▶ What is expected: Drop the pictures and repeat the remaining data exactly.

▶ Page images and extracted text:

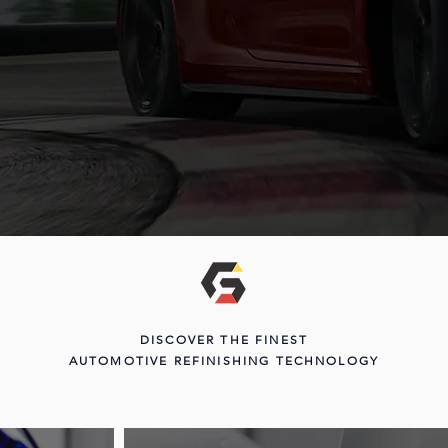
DISCOVER THE FINEST
AUTOMOTIVE REFINISHING TECHNOLOGY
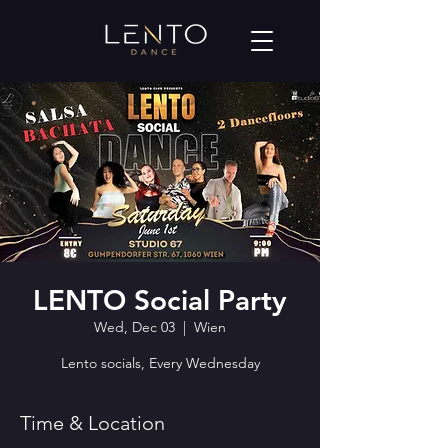
LENTO Social Party
Wed, Dec 03
  |  
Wien
Lento socials, Every Wednesday
Time & Location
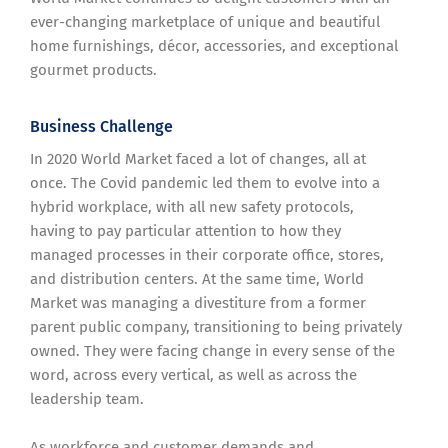
ever-changing marketplace of unique and beautiful
home furnishings, décor, accessories, and exceptional
gourmet products.
Business Challenge
In 2020 World Market faced a lot of changes, all at
once. The Covid pandemic led them to evolve into a
hybrid workplace, with all new safety protocols,
having to pay particular attention to how they
managed processes in their corporate office, stores,
and distribution centers. At the same time, World
Market was managing a divestiture from a former
parent public company, transitioning to being privately
owned. They were facing change in every sense of the
word, across every vertical, as well as across the
leadership team.
As workforce and customer demands and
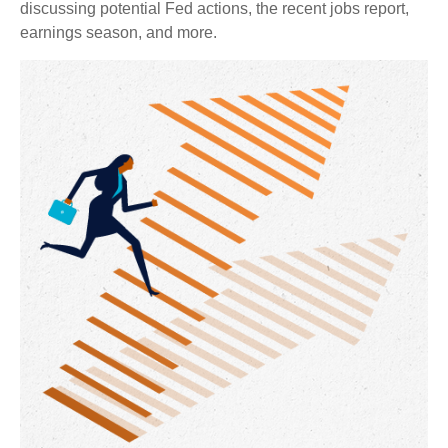
discussing potential Fed actions, the recent jobs report,
earnings season, and more.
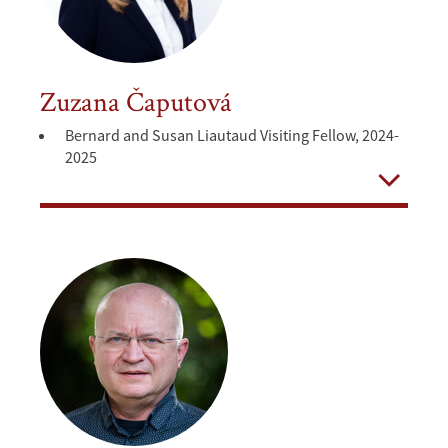
Zuzana Čaputová
Bernard and Susan Liautaud Visiting Fellow, 2024-
2025
Open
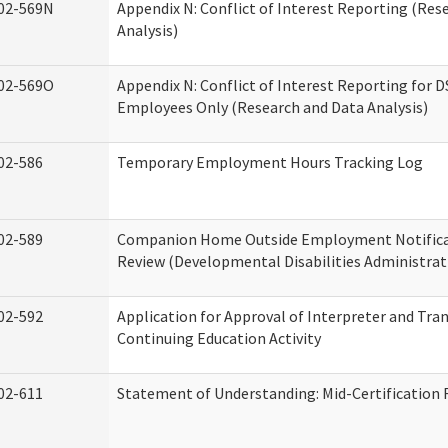
02-569N
Appendix N: Conflict of Interest Reporting (Res
Analysis)
02-569O
Appendix N: Conflict of Interest Reporting for 
Employees Only (Research and Data Analysis)
02-586
Temporary Employment Hours Tracking Log
02-589
Companion Home Outside Employment Notifica
Review (Developmental Disabilities Administrat
02-592
Application for Approval of Interpreter and Tra
Continuing Education Activity
02-611
Statement of Understanding: Mid-Certification 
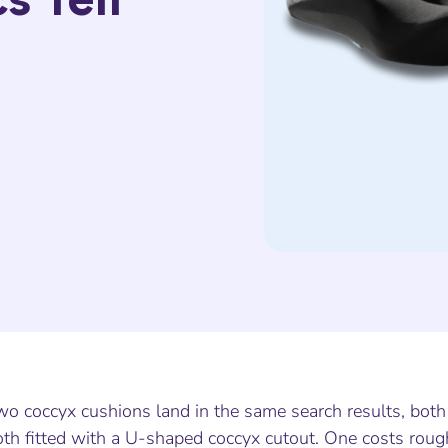
wo coccyx cushions land in the same search results, bot
th fitted with a U-shaped coccyx cutout. One costs rough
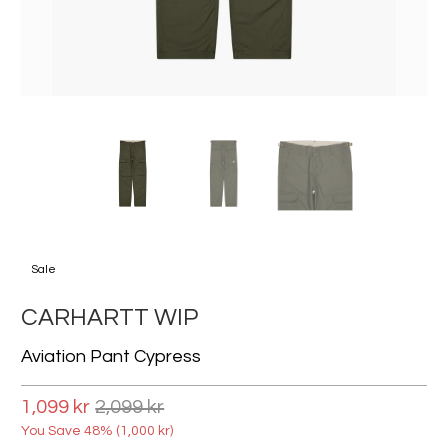
Sale
CARHARTT WIP
Aviation Pant Cypress
1,099 kr
2,099 kr
You Save 48% (
1,000 kr
)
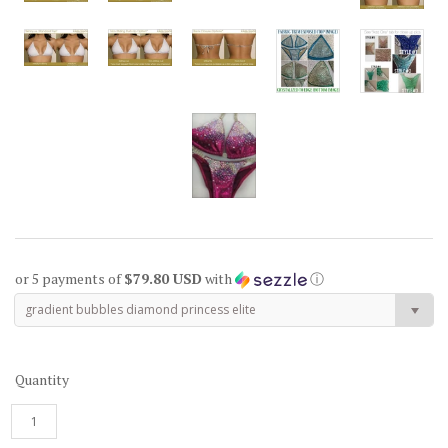
or 5 payments of
$79.80 USD
with
ⓘ
gradient bubbles diamond princess elite
Quantity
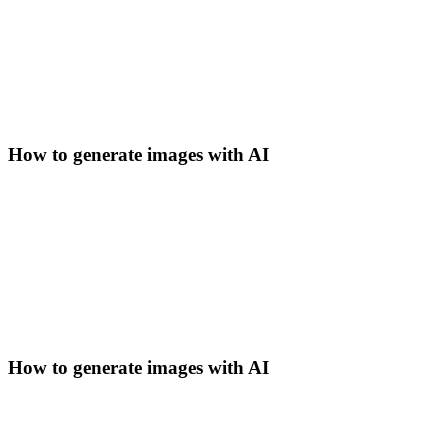
How to generate images with AI
How to generate images with AI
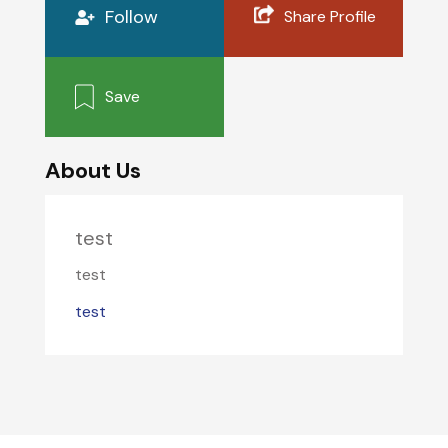
Follow
Share Profile
Save
About Us
test
test
test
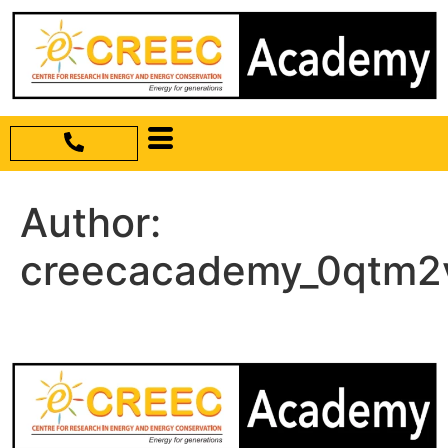
Author:
creecacademy_0qtm2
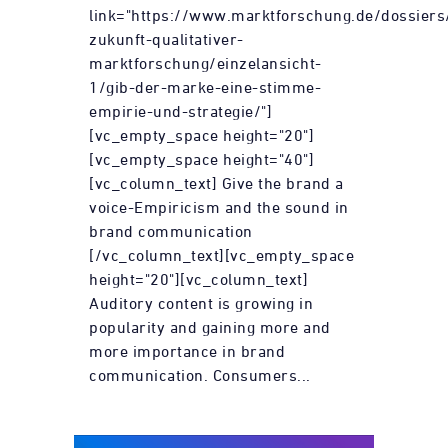
link="https://www.marktforschung.de/dossiers
zukunft-qualitativer-
marktforschung/einzelansicht-
1/gib-der-marke-eine-stimme-
empirie-und-strategie/"]
[vc_empty_space height="20"]
[vc_empty_space height="40"]
[vc_column_text] Give the brand a
voice-Empiricism and the sound in
brand communication
[/vc_column_text][vc_empty_space
height="20"][vc_column_text]
Auditory content is growing in
popularity and gaining more and
more importance in brand
communication. Consumers...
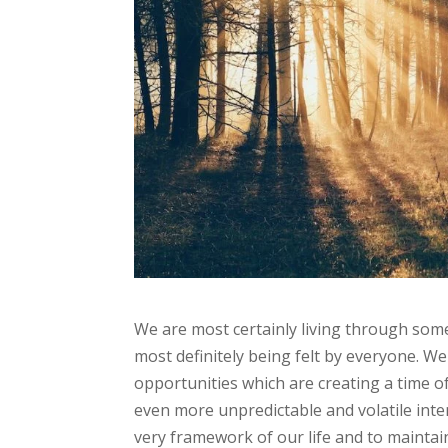
We are most certainly living through some 
most definitely being felt by everyone. 
opportunities which are creating a time of 
even more unpredictable and volatile inte
very framework of our life and to maintain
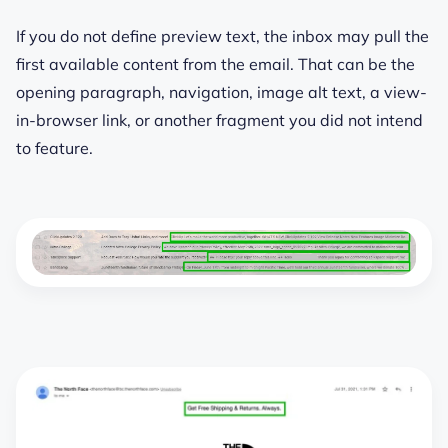
If you do not define preview text, the inbox may pull the
first available content from the email. That can be the
opening paragraph, navigation, image alt text, a view-
in-browser link, or another fragment you did not intend
to feature.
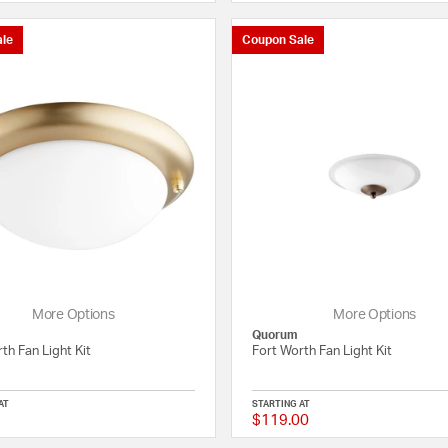
le
Coupon Sale
More Options
More Options
Quorum
th Fan Light Kit
Fort Worth Fan Light Kit
AT
STARTING AT
$119.00
{0} out of 5 Customer Rating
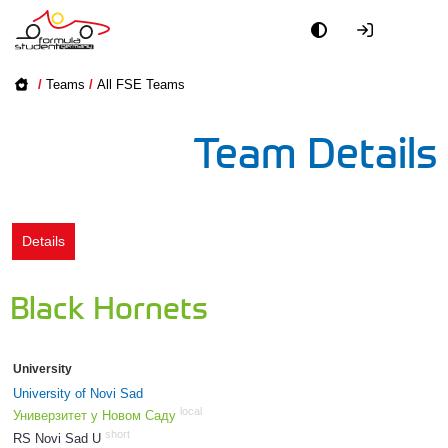
Academy
/
Teams
/
All FSE Teams
Event
Team Details
Officials
Partners
Details
PR + Media
Black Hornets
Teams
University
World
University of Novi Sad
local
Универзитет у Новом Саду
short
RS Novi Sad U
1742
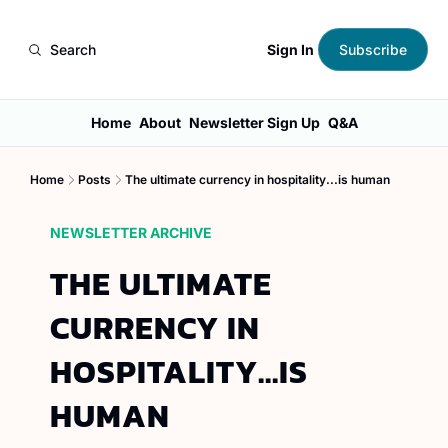
Sign In
Search
Subscribe
Home
About
Newsletter Sign Up
Q&A
Home
Posts
The ultimate currency in hospitality...is human
NEWSLETTER ARCHIVE
THE ULTIMATE 
CURRENCY IN 
HOSPITALITY...IS 
HUMAN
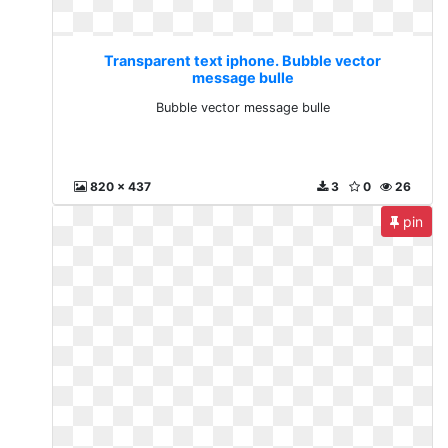
Transparent text iphone. Bubble vector
message bulle
Bubble vector message bulle
820 x 437
3
0
26
pin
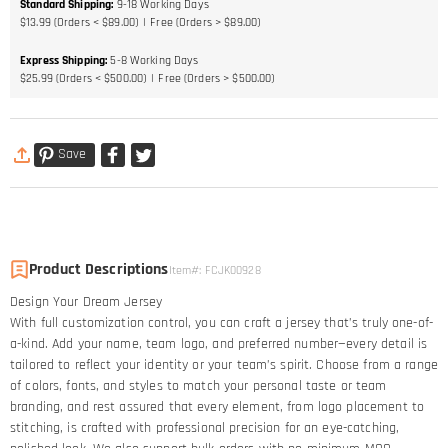
Standard Shipping
:
9-18
Working Days
$13.99 (Orders < $89.00)
Free (Orders > $89.00)
Express Shipping
:
5-8
Working Days
$25.99 (Orders < $500.00)
Free (Orders > $500.00)
Save
Product Descriptions
Item#
:
FCJK00928
Design Your Dream Jersey​
With full customization control, you can craft a jersey that’s truly one-of-
a-kind. Add your name, team logo, and preferred number—every detail is
tailored to reflect your identity or your team’s spirit. Choose from a range
of colors, fonts, and styles to match your personal taste or team
branding, and rest assured that every element, from logo placement to
stitching, is crafted with professional precision for an eye-catching,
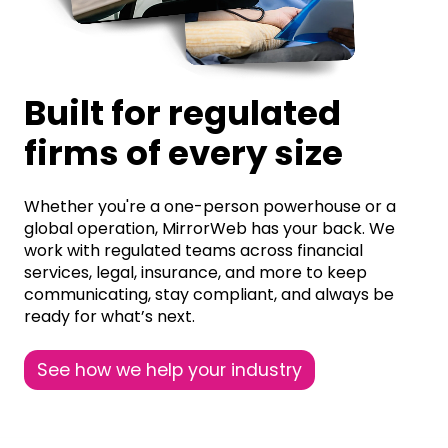
Built for regulated
firms of every size
Whether you're a one-person powerhouse or a
global operation, MirrorWeb has your back. We
work with regulated teams across financial
services, legal, insurance, and more to keep
communicating, stay compliant, and always be
ready for what’s next.
See how we help your industry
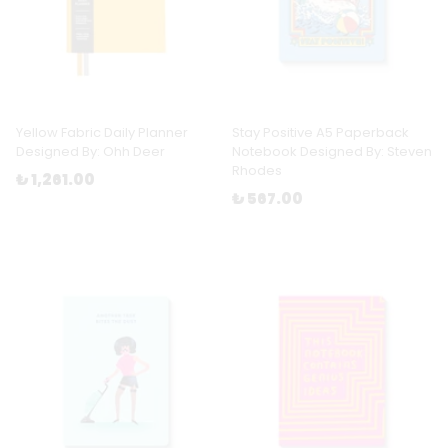
Yellow Fabric Daily Planner
Stay Positive A5 Paperback
Designed By: Ohh Deer
Notebook Designed By: Steven
Rhodes
₺ 1,261.00
₺ 567.00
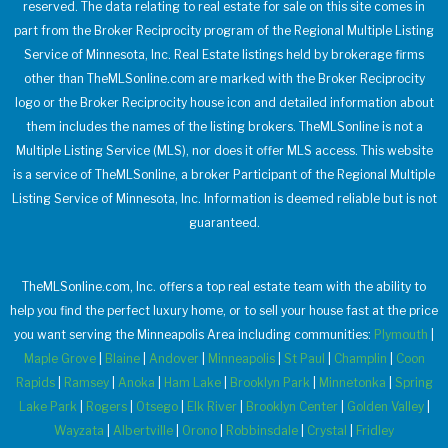
reserved. The data relating to real estate for sale on this site comes in
part from the Broker Reciprocity program of the Regional Multiple Listing
Service of Minnesota, Inc. Real Estate listings held by brokerage firms
other than TheMLSonline.com are marked with the Broker Reciprocity
logo or the Broker Reciprocity house icon and detailed information about
them includes the names of the listing brokers. TheMLSonline is not a
Multiple Listing Service (MLS), nor does it offer MLS access. This website
is a service of TheMLSonline, a broker Participant of the Regional Multiple
Listing Service of Minnesota, Inc. Information is deemed reliable but is not
guaranteed.
TheMLSonline.com, Inc. offers a top real estate team with the ability to
help you find the perfect luxury home, or to sell your house fast at the price
you want serving the Minneapolis Area including communities:
Plymouth
|
Maple Grove
|
Blaine
|
Andover
|
Minneapolis
|
St Paul
|
Champlin
|
Coon
Rapids
|
Ramsey
|
Anoka
|
Ham Lake
|
Brooklyn Park
|
Minnetonka
|
Spring
Lake Park
|
Rogers
|
Otsego
|
Elk River
|
Brooklyn Center
|
Golden Valley
|
Wayzata
|
Albertville
|
Orono
|
Robbinsdale
|
Crystal
|
Fridley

▶ Response box:
DISCOVER THE FINEST
AUTOMOTIVE REFINISHING TECHNOLOGY
LENTO Social Party
Wed, Dec 03
  |  
Wien
Lento socials, Every Wednesday
Time & Location
ever-changing marketplace of unique and beautiful
home furnishings, décor, accessories, and exceptional
gourmet products.
Business Challenge
In 2020 World Market faced a lot of changes, all at
once. The Covid pandemic led them to evolve into a
hybrid workplace, with all new safety protocols,
having to pay particular attention to how they
managed processes in their corporate office, stores,
and distribution centers. At the same time, World
Market was managing a divestiture from a former
parent public company, transitioning to being privately
owned. They were facing change in every sense of the
word, across every vertical, as well as across the
leadership team.
As workforce and customer demands and
discussing potential Fed actions, the recent jobs report,
earnings season, and more.
Zuzana Čaputová
Bernard and Susan Liautaud Visiting Fellow, 2024-
2025
Open
02-569N
Appendix N: Conflict of Interest Reporting (Res
Analysis)
02-569O
Appendix N: Conflict of Interest Reporting for 
Employees Only (Research and Data Analysis)
02-586
Temporary Employment Hours Tracking Log
02-589
Companion Home Outside Employment Notifica
Review (Developmental Disabilities Administrat
02-592
Application for Approval of Interpreter and Tra
Continuing Education Activity
02-611
Statement of Understanding: Mid-Certification 
wo coccyx cushions land in the same search results, bot
th fitted with a U-shaped coccyx cutout. One costs rough
Sale
CARHARTT WIP
Aviation Pant Cypress
1,099 kr
2,099 kr
You Save 48% (
1,000 kr
)
or 5 payments of
$79.80 USD
with
ⓘ
gradient bubbles diamond princess elite
Quantity
How to generate images with AI
How to generate images with AI
Follow
Share Profile
Save
About Us
test
test
test
Author:
creecacademy_0qtm2
link="https://www.marktforschung.de/dossiers
zukunft-qualitativer-
marktforschung/einzelansicht-
1/gib-der-marke-eine-stimme-
empirie-und-strategie/"]
[vc_empty_space height="20"]
[vc_empty_space height="40"]
[vc_column_text] Give the brand a
voice-Empiricism and the sound in
brand communication
[/vc_column_text][vc_empty_space
height="20"][vc_column_text]
Auditory content is growing in
popularity and gaining more and
more importance in brand
communication. Consumers...
We are most certainly living through some 
most definitely being felt by everyone. 
opportunities which are creating a time of 
even more unpredictable and volatile inte
very framework of our life and to maintain
If you do not define preview text, the inbox may pull the
first available content from the email. That can be the
opening paragraph, navigation, image alt text, a view-
in-browser link, or another fragment you did not intend
to feature.
le
Coupon Sale
More Options
More Options
Quorum
th Fan Light Kit
Fort Worth Fan Light Kit
AT
STARTING AT
$119.00
{0} out of 5 Customer Rating
Academy
/
Teams
/
All FSE Teams
Event
Team Details
Officials
Partners
Details
PR + Media
Black Hornets
Teams
University
World
University of Novi Sad
local
Универзитет у Новом Саду
short
RS Novi Sad U
1742
Sign In
Search
Subscribe
Home
About
Newsletter Sign Up
Q&A
Home
Posts
The ultimate currency in hospitality...is human
NEWSLETTER ARCHIVE
THE ULTIMATE 
CURRENCY IN 
HOSPITALITY...IS 
HUMAN
Transparent text iphone. Bubble vector
message bulle
Bubble vector message bulle
820 x 437
3
0
26
pin
Standard Shipping
:
9-18
Working Days
$13.99 (Orders < $89.00)
Free (Orders > $89.00)
Express Shipping
:
5-8
Working Days
$25.99 (Orders < $500.00)
Free (Orders > $500.00)
Save
Product Descriptions
Item#
:
FCJK00928
Design Your Dream Jersey​
With full customization control, you can craft a jersey that’s truly one-of-
a-kind. Add your name, team logo, and preferred number—every detail is
tailored to reflect your identity or your team’s spirit. Choose from a range
of colors, fonts, and styles to match your personal taste or team
branding, and rest assured that every element, from logo placement to
stitching, is crafted with professional precision for an eye-catching,
Built for regulated
firms of every size
Whether you're a one-person powerhouse or a
global operation, MirrorWeb has your back. We
work with regulated teams across financial
services, legal, insurance, and more to keep
communicating, stay compliant, and always be
ready for what’s next.
See how we help your industry
Yellow Fabric Daily Planner
Stay Positive A5 Paperback
Designed By: Ohh Deer
Notebook Designed By: Steven
Rhodes
₺ 1,261.00
₺ 567.00
reserved. The data relating to real estate for sale on this site comes in
part from the Broker Reciprocity program of the Regional Multiple Listing
Service of Minnesota, Inc. Real Estate listings held by brokerage firms
other than TheMLSonline.com are marked with the Broker Reciprocity
logo or the Broker Reciprocity house icon and detailed information about
them includes the names of the listing brokers. TheMLSonline is not a
Multiple Listing Service (MLS), nor does it offer MLS access. This website
is a service of TheMLSonline, a broker Participant of the Regional Multiple
Listing Service of Minnesota, Inc. Information is deemed reliable but is not
guaranteed.
TheMLSonline.com, Inc. offers a top real estate team with the ability to
help you find the perfect luxury home, or to sell your house fast at the price
you want serving the Minneapolis Area including communities:
Plymouth
|
Maple Grove
|
Blaine
|
Andover
|
Minneapolis
|
St Paul
|
Champlin
|
Coon
Rapids
|
Ramsey
|
Anoka
|
Ham Lake
|
Brooklyn Park
|
Minnetonka
|
Spring
Lake Park
|
Rogers
|
Otsego
|
Elk River
|
Brooklyn Center
|
Golden Valley
|
Wayzata
|
Albertville
|
Orono
|
Robbinsdale
|
Crystal
|
Fridley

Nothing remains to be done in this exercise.